Work request | Could you please retype the records exactly, minus their pictures?

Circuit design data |
▬▬▬

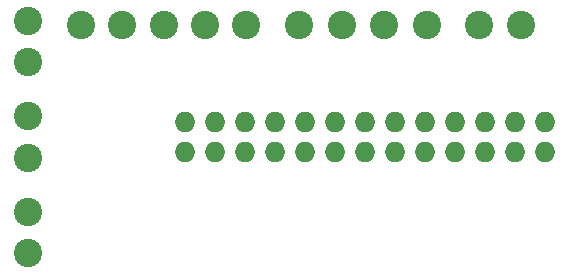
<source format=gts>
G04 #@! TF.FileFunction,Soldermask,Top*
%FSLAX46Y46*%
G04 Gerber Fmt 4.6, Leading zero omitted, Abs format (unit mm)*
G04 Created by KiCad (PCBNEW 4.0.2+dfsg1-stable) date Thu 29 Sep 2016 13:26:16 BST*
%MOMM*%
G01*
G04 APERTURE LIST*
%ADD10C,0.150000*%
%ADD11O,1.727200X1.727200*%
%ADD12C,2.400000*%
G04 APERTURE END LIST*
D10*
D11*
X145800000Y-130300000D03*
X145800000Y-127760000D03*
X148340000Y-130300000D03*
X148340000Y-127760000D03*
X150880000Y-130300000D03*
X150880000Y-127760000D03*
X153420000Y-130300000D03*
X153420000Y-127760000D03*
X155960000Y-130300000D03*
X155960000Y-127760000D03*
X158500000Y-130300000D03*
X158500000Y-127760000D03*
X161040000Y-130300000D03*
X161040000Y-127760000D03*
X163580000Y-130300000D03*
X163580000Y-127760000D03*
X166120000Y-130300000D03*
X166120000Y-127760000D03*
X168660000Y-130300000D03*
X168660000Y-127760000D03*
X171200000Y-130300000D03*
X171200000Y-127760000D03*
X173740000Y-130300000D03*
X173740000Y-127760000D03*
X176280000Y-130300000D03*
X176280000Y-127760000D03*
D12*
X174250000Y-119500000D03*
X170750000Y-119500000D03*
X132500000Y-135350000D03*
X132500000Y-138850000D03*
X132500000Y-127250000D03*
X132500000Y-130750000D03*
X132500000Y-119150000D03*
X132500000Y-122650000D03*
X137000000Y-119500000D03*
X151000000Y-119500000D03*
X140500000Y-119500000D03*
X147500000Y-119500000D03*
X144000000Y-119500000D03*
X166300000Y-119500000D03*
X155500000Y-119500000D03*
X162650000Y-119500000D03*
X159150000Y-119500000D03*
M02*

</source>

▬▬▬

Solved problem |
<source format=gts>
G04 #@! TF.FileFunction,Soldermask,Top*
%FSLAX46Y46*%
G04 Gerber Fmt 4.6, Leading zero omitted, Abs format (unit mm)*
G04 Created by KiCad (PCBNEW 4.0.2+dfsg1-stable) date Thu 29 Sep 2016 13:26:16 BST*
%MOMM*%
G01*
G04 APERTURE LIST*
%ADD10C,0.150000*%
%ADD11O,1.727200X1.727200*%
%ADD12C,2.400000*%
G04 APERTURE END LIST*
D10*
D11*
X145800000Y-130300000D03*
X145800000Y-127760000D03*
X148340000Y-130300000D03*
X148340000Y-127760000D03*
X150880000Y-130300000D03*
X150880000Y-127760000D03*
X153420000Y-130300000D03*
X153420000Y-127760000D03*
X155960000Y-130300000D03*
X155960000Y-127760000D03*
X158500000Y-130300000D03*
X158500000Y-127760000D03*
X161040000Y-130300000D03*
X161040000Y-127760000D03*
X163580000Y-130300000D03*
X163580000Y-127760000D03*
X166120000Y-130300000D03*
X166120000Y-127760000D03*
X168660000Y-130300000D03*
X168660000Y-127760000D03*
X171200000Y-130300000D03*
X171200000Y-127760000D03*
X173740000Y-130300000D03*
X173740000Y-127760000D03*
X176280000Y-130300000D03*
X176280000Y-127760000D03*
D12*
X174250000Y-119500000D03*
X170750000Y-119500000D03*
X132500000Y-135350000D03*
X132500000Y-138850000D03*
X132500000Y-127250000D03*
X132500000Y-130750000D03*
X132500000Y-119150000D03*
X132500000Y-122650000D03*
X137000000Y-119500000D03*
X151000000Y-119500000D03*
X140500000Y-119500000D03*
X147500000Y-119500000D03*
X144000000Y-119500000D03*
X166300000Y-119500000D03*
X155500000Y-119500000D03*
X162650000Y-119500000D03*
X159150000Y-119500000D03*
M02*

</source>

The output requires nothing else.